やること:
**A)** 歌舞伎の文章のうち、「歌舞伎座「六月大歌舞伎」『曽我綉俠御所染』」から始まって「之助さん(三世松緑)でした。」で終わる部分を、一字一句そのまま書き写してください。
**B)** 歌舞伎の文章では、星影土右衛門の初演はいつ、どこの劇場だったと書かれていますか。
**C)** 歌舞伎の文章を、いちばん最後の文のあとから書き足してください。

渡された文章:
===============
歌舞伎いろは

【歌舞伎いろは】は歌舞伎の世界、「和」の世界を楽しむ「歌舞伎美人」の連載、読み物コンテンツのページです。「俳優、著名人の言葉」「歌舞伎衣裳、かつらの美」「劇場、小道具、大道具の世界」「問題に挑戦」など、さまざまな分野の読み物が掲載されています。



歌舞伎座「六月大歌舞伎」『曽我綉俠御所染』
今度の舞台を楽しく見るために

ようこそ歌舞伎へ 市川左團次

正方形の教えを正方形で受け取る

 ――左團次さんは、6月の歌舞伎座夜の部の『御所五郎蔵』で星影土右衛門をなさいます。土右衛門の初演は昭和50(1975)年3月の京都南座で、五郎蔵は初世尾上辰之助さん(三世松緑)でした。
===============
保存データ:
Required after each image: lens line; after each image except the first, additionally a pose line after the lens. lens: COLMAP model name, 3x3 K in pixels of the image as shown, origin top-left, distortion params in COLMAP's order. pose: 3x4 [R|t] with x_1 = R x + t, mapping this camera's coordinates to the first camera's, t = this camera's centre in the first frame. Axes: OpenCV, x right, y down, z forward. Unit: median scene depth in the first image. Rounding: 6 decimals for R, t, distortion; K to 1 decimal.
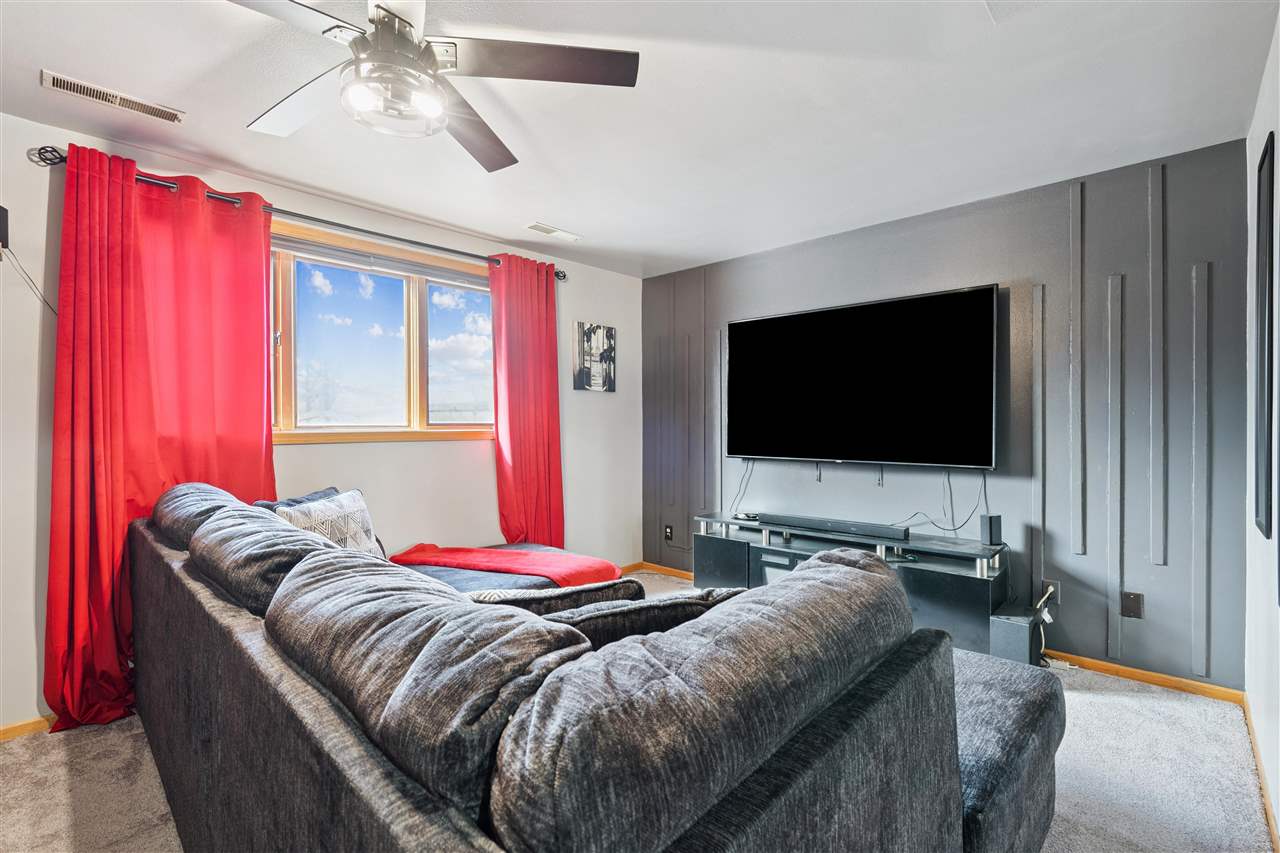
lens RADIAL K [[589.8, 0, 637.3], [0, 589.8, 429.6], [0, 0, 1]] dist [-0.000928, -0.000768]
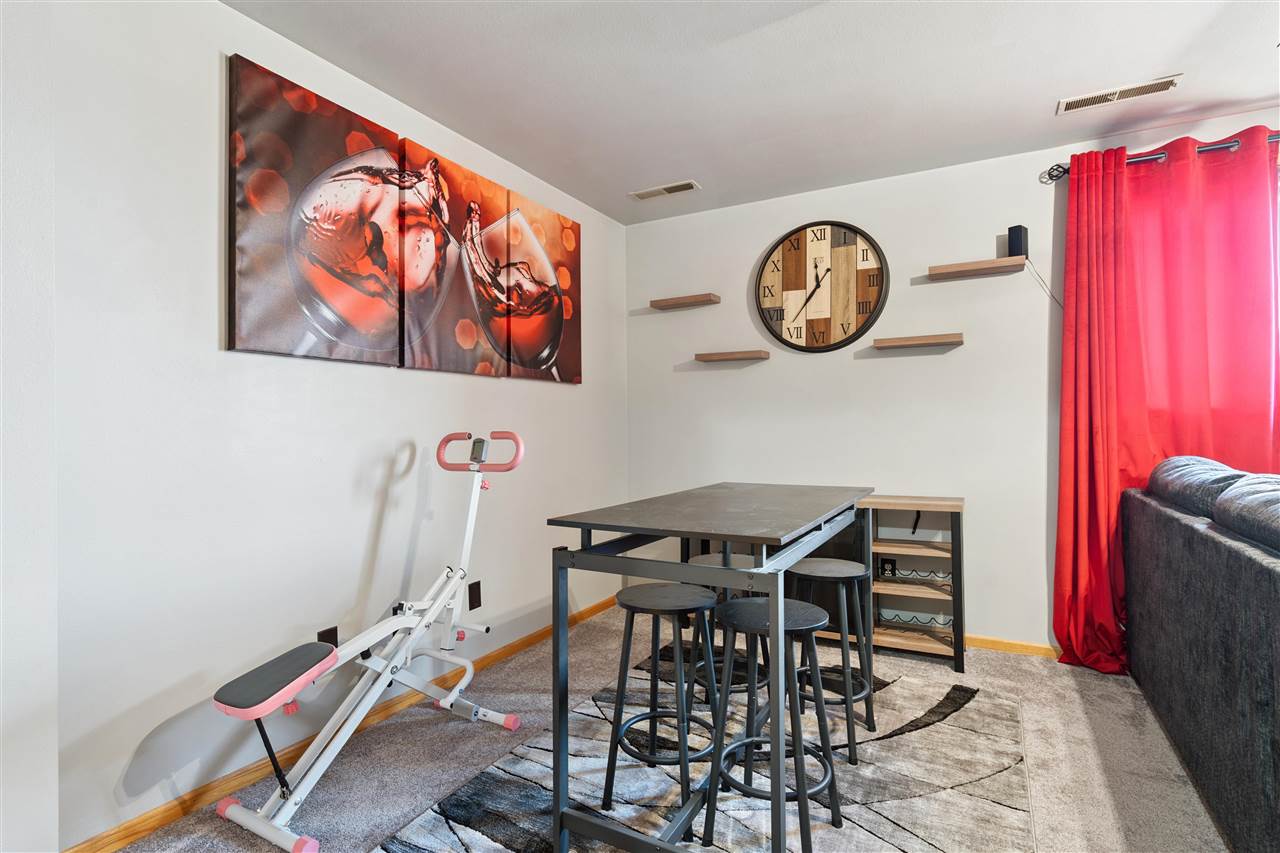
lens RADIAL K [[623.8, 0, 634.1], [0, 623.8, 423.3], [0, 0, 1]] dist [-0.002775, 0.000473]
pose [[0.256368, -0.008357, -0.966543, -0.007481], [0.004555, 0.999962, -0.007438, 0.043010], [0.966569, -0.002496, 0.256396, -0.137526]]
===============
順番の答え:
**A)**
歌舞伎座「六月大歌舞伎」『曽我綉俠御所染』
今度の舞台を楽しく見るために

ようこそ歌舞伎へ 市川左團次

正方形の教えを正方形で受け取る

 ――左團次さんは、6月の歌舞伎座夜の部の『御所五郎蔵』で星影土右衛門をなさいます。土右衛門の初演は昭和50(1975)年3月の京都南座で、五郎蔵は初世尾上辰之助さん(三世松緑)でした。

**B)** 昭和50(1975)年3月、京都南座です。

**C)**
 初演の際は、(十七世)羽左衛門のおじさんに教わりました。おじさんは、決めたところからはみ出すことを嫌う方でいらしたので、きちっと正方形で教えてくださったものを、正方形で受け取るという感じでした。その後、今回ご一緒する仁左衛門さんや(十二世)團十郎さん、菊五郎さんの五郎蔵でも土右衛門を勤めておりますが、土右衛門のすることはどなたの五郎蔵でも、あまり変わりはありません。

 ――両花道を用いて土右衛門方が本花道、五郎蔵方が仮花道から登場します。この狂言に初めてご出演されたのは、昭和35(1960)年歌舞伎座10月で、五郎蔵方の子分を演じられています。五郎蔵は十一世市川團十郎(当時海老蔵)さんでした。その後、子分を何度か勤められています。五郎蔵方と土右衛門方との渡りぜりふがありますが、あの場面は緊張されるものでしょうか。

『曽我綉俠御所染』御所五郎蔵(そがもようたてしのごしょぞめ ごしょのごろぞう)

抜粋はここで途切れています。